Caged King Puck will rise above Killorglin fun

Goat will be suspended 60ft above town in cage for three days during Puck Fair

Pat Cahill and John McGrath at Dingle Bay in Co Kerry with the captured wild mountain goat that will be crowned King Puck. Photograph: Don Macmonagle

Pat Cahill and John McGrath at Dingle Bay in Co Kerry with the captured wild mountain goat that will be crowned King Puck. Photograph: Don Macmonagle

Wed, Aug 6, 2014, 01:00

The 401st King of Killorglin was presented to the press yesterday at a ceremonial unveiling on Rossbeigh Strand. He will be raised 60ft over the town and live in a special cage for three days and three nights during Puck Fair.

Caught on the hills of Glencar, this year’s silver-and-black King Puck is an ordinary-looking wild one. He is small, sturdy and horned.

As well as presiding over the festival that begins on Sunday, King Puck will be used as a mascot or “King of the Road” for the Wild Atlantic Way tourism route stretching the length of the island of Ireland.

Chairman of Puck Fair Declan Mangan said: “King Pucks down the years have been found on mountains from Mount Brandon right up to Ballycastle in Co Antrim. He’s the true king of the road.”

During the festival an estimated 80,000 people will visit the town, which rises over the river Laune. Late bars, music on the streets, Irish dancing, stalls and traditional horse and cattle fairs are part of the annual mix.

On Sunday, after a parade through the town, the Puck will be crowned by Puck Queen 2014, 12-year-old Rebecca Coffey from Sunhill in Killorglin.

‘Royally treated’

A spokesman yesterday said the goat is “royally treated” with regular veterinary inspections during his reign.

The cage, introduced last year for the fair’s 400th anniversary, has been approved by vets and by the Department of Agriculture, the spokesman said.

The 2014 programme will also feature free workshops in children’s circus skills and Irish dance as well as the Birds Euroshow fun fair, a daily treasure hunt, craft market and the Guinness music trail.

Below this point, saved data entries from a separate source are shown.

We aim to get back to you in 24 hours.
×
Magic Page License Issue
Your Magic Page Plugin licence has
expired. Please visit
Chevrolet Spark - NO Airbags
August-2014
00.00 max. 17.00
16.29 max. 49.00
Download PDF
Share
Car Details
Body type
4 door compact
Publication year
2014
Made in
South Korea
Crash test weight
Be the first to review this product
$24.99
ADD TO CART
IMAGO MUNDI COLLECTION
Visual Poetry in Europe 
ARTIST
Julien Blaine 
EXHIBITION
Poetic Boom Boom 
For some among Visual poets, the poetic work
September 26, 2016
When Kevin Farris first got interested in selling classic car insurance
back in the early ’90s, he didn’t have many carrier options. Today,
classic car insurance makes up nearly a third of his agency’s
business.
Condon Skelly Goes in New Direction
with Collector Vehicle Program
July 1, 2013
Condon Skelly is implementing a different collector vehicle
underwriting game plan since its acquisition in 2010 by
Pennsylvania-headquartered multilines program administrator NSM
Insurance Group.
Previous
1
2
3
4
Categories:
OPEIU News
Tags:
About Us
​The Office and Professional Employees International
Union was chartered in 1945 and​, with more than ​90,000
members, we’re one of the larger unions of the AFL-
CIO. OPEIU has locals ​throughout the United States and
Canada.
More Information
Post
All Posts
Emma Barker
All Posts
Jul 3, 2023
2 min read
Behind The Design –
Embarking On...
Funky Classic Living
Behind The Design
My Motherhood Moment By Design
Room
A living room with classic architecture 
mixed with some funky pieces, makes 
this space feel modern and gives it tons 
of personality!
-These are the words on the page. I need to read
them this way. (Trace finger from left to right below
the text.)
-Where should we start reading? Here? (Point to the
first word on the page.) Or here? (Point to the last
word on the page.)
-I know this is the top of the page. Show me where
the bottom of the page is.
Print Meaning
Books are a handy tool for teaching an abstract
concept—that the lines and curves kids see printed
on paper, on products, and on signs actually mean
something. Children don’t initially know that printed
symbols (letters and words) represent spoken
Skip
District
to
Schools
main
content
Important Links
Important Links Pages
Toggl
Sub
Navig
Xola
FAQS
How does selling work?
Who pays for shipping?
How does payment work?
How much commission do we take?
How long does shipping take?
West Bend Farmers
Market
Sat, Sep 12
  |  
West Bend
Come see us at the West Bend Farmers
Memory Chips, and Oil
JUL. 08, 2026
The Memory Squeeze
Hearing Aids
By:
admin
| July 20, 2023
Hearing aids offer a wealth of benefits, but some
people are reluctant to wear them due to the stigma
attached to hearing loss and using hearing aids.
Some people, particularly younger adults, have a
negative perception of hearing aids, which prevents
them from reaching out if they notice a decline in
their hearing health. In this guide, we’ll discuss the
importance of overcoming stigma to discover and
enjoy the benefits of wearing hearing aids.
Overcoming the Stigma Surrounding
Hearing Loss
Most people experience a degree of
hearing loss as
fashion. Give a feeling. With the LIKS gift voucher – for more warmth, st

Puck Fair’s origins are believed to go well beyond 400 years ago but the first written reference is a charter from James I in 1613 which grants Jenkins Conway, the local landlord at the time, the right to collect a sum for every animal brought to the August fair held in the town. “This would suggest that the fair was something already well established in the local community,” a spokesman said.